While refining some automated setup scripts at some point I upgraded to a testing/unstable version of glibc. When I attempted to get the box back on to the stable version I hit a solid protection mechanism built into the portage scripts that prevents downgrading glibc. Attempts will give you the following error message:

 * Sanity check to keep you from breaking your system:
 *  Downgrading glibc is not supported and a sure way to destruction
 * ERROR: sys-libs/glibc-2.25-r9::gentoo failed (pretend phase):
 *   aborting to save your system

It is correct in that this is a very dangerous thing to do. For my use case this was a non-production system that I was using to test various configurations and hardening procedures so didn’t particularly care if the packages all became corrupt. I was also confident that my method would be relatively safe (fully bootstrapping the system).

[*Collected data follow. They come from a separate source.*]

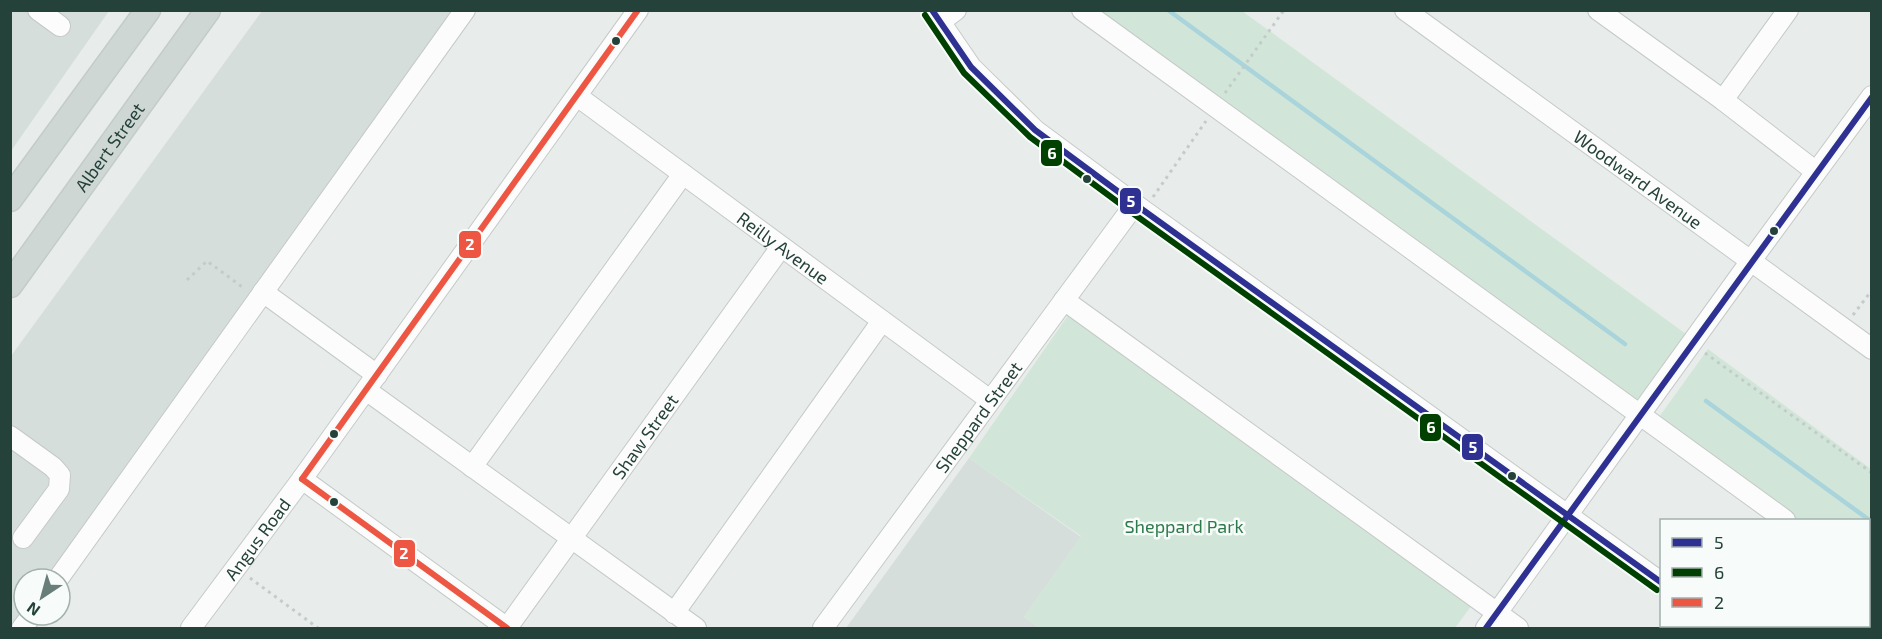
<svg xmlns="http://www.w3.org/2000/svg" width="1882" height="639" font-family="'Exo 2',sans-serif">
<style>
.built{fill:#d6dedb}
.green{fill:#d1e6d8}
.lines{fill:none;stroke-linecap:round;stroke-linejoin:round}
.stream{stroke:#a9d4db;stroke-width:4.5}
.minor-casing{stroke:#c5cac8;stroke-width:22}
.major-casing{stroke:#c3ccc9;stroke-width:27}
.path{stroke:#c3ccca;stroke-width:3;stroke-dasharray:3 4.5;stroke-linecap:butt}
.minor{stroke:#fcfcfc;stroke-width:20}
.major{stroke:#cfd7d5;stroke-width:24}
.bus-1-casing{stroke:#f7fbf9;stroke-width:10}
.bus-2-casing{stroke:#f7fbf9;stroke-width:10}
.bus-3-casing{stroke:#f7fbf9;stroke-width:10}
.bus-1{stroke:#2e3092;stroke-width:6}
.bus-2{stroke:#004000;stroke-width:6}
.bus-3{stroke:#ec5643;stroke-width:6}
.bus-dot{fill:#24423a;stroke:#f7fbf9;stroke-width:2}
.labels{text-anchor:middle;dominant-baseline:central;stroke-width:5;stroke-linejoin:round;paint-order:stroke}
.street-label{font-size:18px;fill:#24423a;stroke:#f7fbf9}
.park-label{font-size:18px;fill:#2d7a4b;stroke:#f7fbf9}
.line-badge{stroke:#f7fbf9;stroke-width:2}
.badge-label{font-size:16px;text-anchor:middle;font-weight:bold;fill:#fff}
</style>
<rect width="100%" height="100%" fill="#e8edeb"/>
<g class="built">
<polygon points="11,11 109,11 11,151"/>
<polygon points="262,11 459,11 46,579 24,579 24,610 11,628 11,356"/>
<polygon points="969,458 1081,537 1024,617 1040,628 846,628"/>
</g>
<g class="green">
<polygon points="1082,11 1242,11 1686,334 1632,408"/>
<polygon points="1069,314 1472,605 1455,628 1040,628 1024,617 1081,536 969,458"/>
<polygon points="1708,349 1871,469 1871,584 1869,581 1868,520 1785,520 1654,424"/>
</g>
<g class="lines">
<g class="stream">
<polyline points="1168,10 1625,344"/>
<polyline points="1706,401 1872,522"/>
</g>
<defs>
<g id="minor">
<polyline points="38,10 60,26"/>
<polyline points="932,10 971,67 1035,130 1143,210 1662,583"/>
<polyline points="1082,10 1785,520"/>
<path id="s1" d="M1405,10L1872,349"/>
<polyline points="1598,10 1723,100 1815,171"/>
<polyline points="940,22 956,10"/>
<path id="s2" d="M577,96L990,400"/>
<polyline points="1723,100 1788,10"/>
<polyline points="263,292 377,375"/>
<polyline points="1064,300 1518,628"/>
<polyline points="366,390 696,628"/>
<polyline points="10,436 53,467 60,475 59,489 23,538"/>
<polyline points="472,467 683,174"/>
<polyline points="302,479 507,628"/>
<polyline points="58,579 465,10"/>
<polyline points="1868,582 1872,584"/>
<polyline points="674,613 882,321"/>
<polyline points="1721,626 1725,628"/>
<polyline points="22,628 32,615"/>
<path id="s3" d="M191,628L302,479L638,10"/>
<path id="s4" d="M507,628L781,247"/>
<path id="s5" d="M823,628L1135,204"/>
<polyline points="1486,628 1750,262 1872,96"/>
</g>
<g id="major">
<polyline points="10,199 148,10"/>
<path id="s6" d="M10,285L208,10"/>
</g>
</defs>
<use href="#minor" class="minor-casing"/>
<use href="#major" class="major-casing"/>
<g class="path">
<polyline points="1225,93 1284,10"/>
<polyline points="1153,197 1206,121"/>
<polyline points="187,280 207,261 245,289"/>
<polyline points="1853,315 1872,290"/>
<polyline points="1705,353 1872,473"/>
<polyline points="250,578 318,628"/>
</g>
<use href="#minor" class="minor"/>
<use href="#major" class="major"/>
<defs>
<g id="bus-1">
<polyline points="932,10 971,67 1035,130 1143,210 1662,583"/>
<polyline points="1486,628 1872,97"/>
</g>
<polyline id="bus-2" points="925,15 964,73 1030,137 1138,217 1657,590"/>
<g id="bus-3">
<polyline points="302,479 638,10"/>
<polyline points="302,479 507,628"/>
</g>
</defs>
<use href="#bus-1" class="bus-1-casing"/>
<use href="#bus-2" class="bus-2-casing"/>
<use href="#bus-3" class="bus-3-casing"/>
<use href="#bus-1" class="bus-1"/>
<use href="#bus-2" class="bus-2"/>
<use href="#bus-3" class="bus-3"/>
</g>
<g class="bus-dot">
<circle cx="616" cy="41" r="5"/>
<circle cx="1087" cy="179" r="5"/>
<circle cx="1774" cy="231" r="5"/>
<circle cx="334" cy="434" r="5"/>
<circle cx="1512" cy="476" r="5"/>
<circle cx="334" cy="502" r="5"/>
</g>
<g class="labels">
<g class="street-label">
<text stroke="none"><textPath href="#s6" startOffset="170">Albert Street</textPath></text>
<text stroke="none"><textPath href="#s1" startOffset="288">Woodward Avenue</textPath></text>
<text stroke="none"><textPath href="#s2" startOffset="256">Reilly Avenue</textPath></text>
<text stroke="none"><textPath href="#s5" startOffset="262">Sheppard Street</textPath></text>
<text stroke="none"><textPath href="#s4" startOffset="236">Shaw Street</textPath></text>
<text stroke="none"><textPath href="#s3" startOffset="111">Angus Road</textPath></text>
</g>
<g class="park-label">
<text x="1184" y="526">Sheppard Park</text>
</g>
</g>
<g class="line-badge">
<rect x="1040" y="139" width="23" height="28" rx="6" fill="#004000"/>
<rect x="1119" y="187" width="23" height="28" rx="6" fill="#2e3092"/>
<rect x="458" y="230" width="24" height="29" rx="6" fill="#ec5643"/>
<rect x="1419" y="413" width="23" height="29" rx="6" fill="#004000"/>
<rect x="1461" y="433" width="23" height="28" rx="6" fill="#2e3092"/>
<rect x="393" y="539" width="23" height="29" rx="6" fill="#ec5643"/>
</g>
<g class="badge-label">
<text x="1052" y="159">6</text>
<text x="1131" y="207">5</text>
<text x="470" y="250">2</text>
<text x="1431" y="433">6</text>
<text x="1473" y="453">5</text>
<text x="404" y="559">2</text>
</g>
<rect width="1882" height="639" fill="none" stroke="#24423a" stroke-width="24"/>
<rect x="1660" y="519" width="210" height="108" fill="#f7fbf9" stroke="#a3b1ad" stroke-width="1.5"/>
<rect x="1672" y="538" width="30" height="9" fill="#2e3092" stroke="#a3b1ad" stroke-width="1.5"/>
<text x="1714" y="549" font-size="18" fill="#24423a">5</text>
<rect x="1672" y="568" width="30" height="9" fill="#004000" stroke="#a3b1ad" stroke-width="1.5"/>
<text x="1714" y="579" font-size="18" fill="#24423a">6</text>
<rect x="1672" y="598" width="30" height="9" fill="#ec5643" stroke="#a3b1ad" stroke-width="1.5"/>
<text x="1714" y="609" font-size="18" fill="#24423a">2</text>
<g transform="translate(42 597) rotate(216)"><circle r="28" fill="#f7fbf9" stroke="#a3b1ad" stroke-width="1.5"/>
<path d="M0-4.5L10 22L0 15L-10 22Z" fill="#697e78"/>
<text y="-9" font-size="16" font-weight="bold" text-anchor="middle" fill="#24423a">N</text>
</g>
</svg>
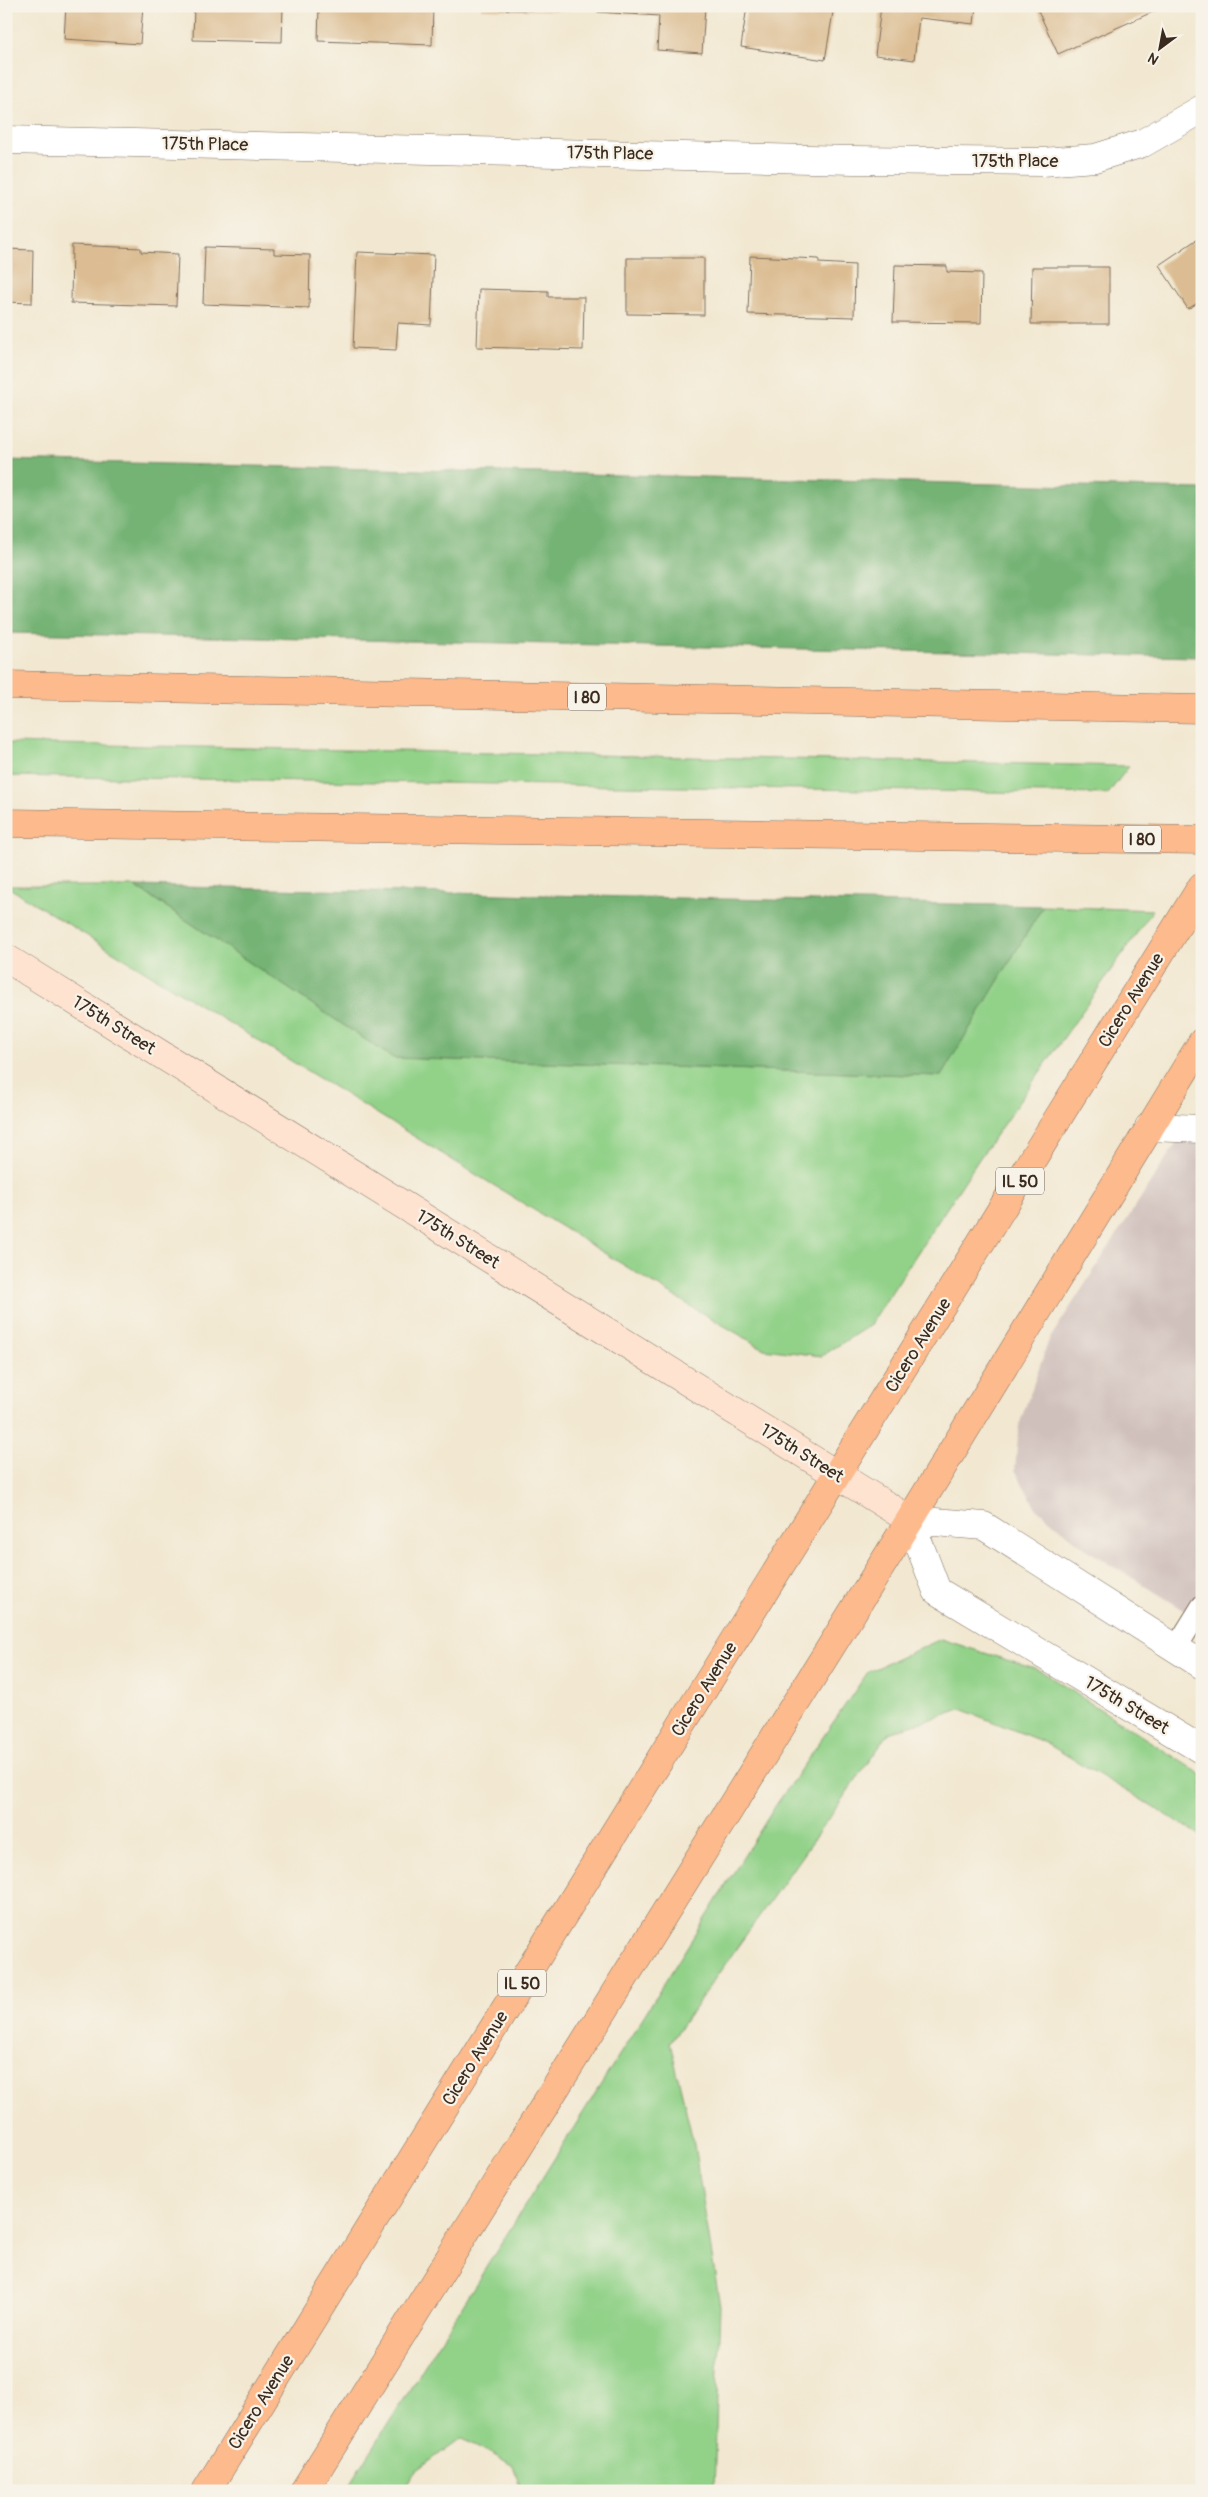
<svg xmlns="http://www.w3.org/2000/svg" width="1208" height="2497" font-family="Pangolin,sans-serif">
  <rect width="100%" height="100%" fill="#f7f3e8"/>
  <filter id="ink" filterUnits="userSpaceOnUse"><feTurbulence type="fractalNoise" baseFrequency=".02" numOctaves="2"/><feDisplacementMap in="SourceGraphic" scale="10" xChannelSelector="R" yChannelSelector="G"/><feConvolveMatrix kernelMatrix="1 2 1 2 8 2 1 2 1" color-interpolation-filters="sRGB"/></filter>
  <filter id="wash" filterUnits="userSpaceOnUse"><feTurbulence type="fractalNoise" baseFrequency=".0096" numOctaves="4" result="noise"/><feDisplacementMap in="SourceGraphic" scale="20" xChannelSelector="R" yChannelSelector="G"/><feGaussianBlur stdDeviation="1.12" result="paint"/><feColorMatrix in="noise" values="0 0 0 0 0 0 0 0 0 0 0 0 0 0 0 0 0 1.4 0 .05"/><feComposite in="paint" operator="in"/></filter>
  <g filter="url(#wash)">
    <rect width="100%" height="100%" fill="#f2e8d1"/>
    <!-- industrial -->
    <polygon fill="#d0c0bc" points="1202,1103 1202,1621 1087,1550 1036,1508 1015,1470 1019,1425 1049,1340"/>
    <!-- green -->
    <g fill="#91d188" stroke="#667e53">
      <polygon points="6,743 1129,766 1108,794 6,776"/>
      <polygon points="6,886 135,886 393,1058 941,1076 1043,906 1153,910 979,1159 870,1325 822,1356 764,1349 697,1310"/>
      <polygon points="941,1639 1041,1671 1202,1775 1202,1836 1046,1743 961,1709 889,1733 670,2042 694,2145 720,2306 714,2491 521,2491 513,2465 461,2438 415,2472 403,2491 346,2491 776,1805 868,1672"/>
    </g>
    <!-- forest -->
    <g fill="#74b374" stroke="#586e49">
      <polygon points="6,460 1202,489 1202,654 1200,657 6,633"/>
      <polygon points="135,886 1043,906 941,1076 393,1058"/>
    </g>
    <g id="blocks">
      <!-- building -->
      <g fill="#dcbd93">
        <polygon points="66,6 143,6 140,44 64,39"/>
        <polygon points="194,6 283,6 282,42 193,40"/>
        <polygon points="319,6 433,6 432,45 318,41"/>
        <polygon points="481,6 570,6 570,11 481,9"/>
        <polygon points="598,6 705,7 702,53 657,50 659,16 598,12"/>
        <polygon points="747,6 834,6 825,60 741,47"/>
        <polygon points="881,6 976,6 974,24 919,18 914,60 875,55"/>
        <polygon points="1036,6 1166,6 1058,54"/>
        <polygon points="1202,236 1202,300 1188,309 1159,265"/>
        <polygon points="72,245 141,248 141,252 178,254 176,306 71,303"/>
        <polygon points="205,247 274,249 274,254 310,255 309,308 203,304"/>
        <polygon points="6,249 33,250 32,303 6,302"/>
        <polygon points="357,252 434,255 431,325 398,323 396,350 353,348"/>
        <polygon points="750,256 819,259 819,263 855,265 854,317 748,314"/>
        <polygon points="627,258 704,258 704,315 627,314"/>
        <polygon points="895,265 947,266 947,272 982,273 981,323 893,322"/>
        <polygon points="1032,267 1109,267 1109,324 1031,324"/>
        <polygon points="479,289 548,291 548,297 584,297 583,350 477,347"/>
      </g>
    </g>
  </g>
  <g filter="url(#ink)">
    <use href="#blocks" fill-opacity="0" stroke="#7b6c5d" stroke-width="1"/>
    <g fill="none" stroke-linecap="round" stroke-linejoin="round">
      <!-- service casing -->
      <g stroke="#7b6c5d" stroke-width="23">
        <polyline id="service" points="1176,1648 1202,1606"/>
      </g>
      <!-- minor casing -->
      <g stroke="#7b6c5d" stroke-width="29">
        <g id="minor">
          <polyline points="6,140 853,160 1042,162 1095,158 1143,143 1202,109"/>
          <polyline points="1149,1127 1202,1129"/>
        </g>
      </g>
      <!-- tertiary casing -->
      <g stroke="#7b6c5d" stroke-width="29">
        <polyline id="tertiary" points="1202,1665 984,1526 910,1520 937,1591 1202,1750"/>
      </g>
      <!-- secondary casing -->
      <g stroke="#7b6c5d" stroke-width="29">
        <polyline id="secondary" points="6,958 910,1520"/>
      </g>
      <!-- primary casing -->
      <g stroke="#7b6c5d" stroke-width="29">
        <g id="primary">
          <polyline points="206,2491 1202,886"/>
          <polyline points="304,2491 910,1520 1202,1042"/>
        </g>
      </g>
      <!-- motorway casing -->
      <g stroke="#7b6c5d" stroke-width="29">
        <g id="motorway">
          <polyline points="6,685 1202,709"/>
          <polyline points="6,823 1202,840"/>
        </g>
      </g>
      <!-- service -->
      <use href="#service" stroke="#fff" stroke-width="21"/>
      <!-- minor -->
      <use href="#minor" stroke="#fff" stroke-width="28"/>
      <!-- tertiary -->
      <use href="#tertiary" stroke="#fff" stroke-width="28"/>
      <!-- secondary -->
      <use href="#secondary" stroke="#fee3d1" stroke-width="28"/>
      <!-- primary -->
      <use href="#primary" stroke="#fcba8d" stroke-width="28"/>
      <!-- motorway -->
      <use href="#motorway" stroke="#fcba8d" stroke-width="28"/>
    </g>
  </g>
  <g text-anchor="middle" stroke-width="4.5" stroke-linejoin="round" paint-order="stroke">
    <!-- shield labels -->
    <g fill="#f7f3e8" stroke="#73665b" stroke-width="1">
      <rect x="568" y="683.5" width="38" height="27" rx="4"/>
      <rect x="1123" y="825.5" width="38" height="27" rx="4"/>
      <rect x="996" y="1167.5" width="48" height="27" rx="4"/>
      <rect x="498" y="1969.5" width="48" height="27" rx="4"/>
    </g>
    <g font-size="16" font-weight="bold" fill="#3b2a1e">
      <text x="587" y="703">I 80</text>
      <text x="1142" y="845">I 80</text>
      <text x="1020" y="1187">IL 50</text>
      <text x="522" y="1989">IL 50</text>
    </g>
    <!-- street labels -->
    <g font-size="18" fill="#3b2a1e" stroke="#f7f3e8">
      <text transform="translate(205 144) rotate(1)" y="6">175th Place</text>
      <text transform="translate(610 153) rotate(1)" y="6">175th Place</text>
      <text x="1015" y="167">175th Place</text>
      <text transform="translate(1131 1000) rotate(-58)" y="6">Cicero Avenue</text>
      <text transform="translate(114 1025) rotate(32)" y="6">175th Street</text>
      <text transform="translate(458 1239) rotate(32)" y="6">175th Street</text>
      <text transform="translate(918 1345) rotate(-58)" y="6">Cicero Avenue</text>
      <text transform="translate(802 1453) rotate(32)" y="6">175th Street</text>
      <text transform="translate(704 1689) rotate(-58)" y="6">Cicero Avenue</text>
      <text transform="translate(1127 1705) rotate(31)" y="6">175th Street</text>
      <text transform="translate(475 2058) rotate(-58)" y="6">Cicero Avenue</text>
      <text transform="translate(261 2402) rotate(-58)" y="6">Cicero Avenue</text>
    </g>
  </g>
  <!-- margin -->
  <rect width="1208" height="2497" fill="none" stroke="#f7f3e8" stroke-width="25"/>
  <!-- north arrow -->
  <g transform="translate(1160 48) rotate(212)" stroke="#f7f3e8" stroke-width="4" paint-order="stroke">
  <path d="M0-4L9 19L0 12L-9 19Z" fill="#3b2a1e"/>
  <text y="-8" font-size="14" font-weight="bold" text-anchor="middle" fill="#3b2a1e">N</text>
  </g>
</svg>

To disable this check (you should seriously understand what you’re doing and/or not care about the system you perform this on if you continue) you need to edit the appropriate eclass file which exists at /usr/portage/eclass/toolchain-glibc.eclass. Locate the following line and disable it by prefixing it with a hash sign (#).

die "aborting to save your system"

For the version I was editing it was line 507.

To do this downgrade safely I performed the following steps (this will take a while as it fully boostraps your entire system):

  • Review all use flags and accept keywords to ensure you’ll be in the state you want to
  • Sync the repository metadata (emerge --sync)
  • Disable the glibc safety check documented above
  • Run the following commands to re-bootstrap the system and undo the safety check modification by resyncing:
emerge --emptytree --with-bdeps=y @world
emerge --depclean
emerge --sync

Reboot to ensure all running programs are on the correct versions and the system should be back in a happy state.